Learning about the specifics of how, when, and why people end up in the emergency department can help to tackle many common problems faced in healthcare seen today. This includes the upgrade of medical quality, reduction of patient complaints, and less waste of medical resources. It can also unveil hidden medical knowledge through looking at the correlation and association of apparently independent variables. This new knowledge can be used to combat many common complaints and issues in the emergency department such as increased wait time, ambulance diversion, reduced staff morale, and adverse patient outcomes. Though this correlation does not seem to be linear, there are commonalities between different demographics and the injuries they receive. Finding these correlations will help to make emergency department care more beneficial, as well as can be used to help prevent injuries that can be avoided.

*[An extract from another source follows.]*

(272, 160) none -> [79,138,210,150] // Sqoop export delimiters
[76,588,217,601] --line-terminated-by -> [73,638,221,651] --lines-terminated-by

This project uses a dataset from Kaggle called How People Get Hurt which details demographics about who ends up in the Emergency Department, as well as why they are there. This dataset is compiled from the National Electronic Injury Surveillance System (NEISS) and includes data from January 1, 2016, to December 31, 2020.
- Fork repo and clone into local dir
- Download dataset and convert from .txt to .csv file using excel or similar program, saving to datasets folder
- Install all requirements using
pip install -r requirements.txt
- Run Jupyter Notebook cells for different algorithms
My findings are presented in my term paper titled Investigating Emergency Department Statistics to Prevent Hospitalizations.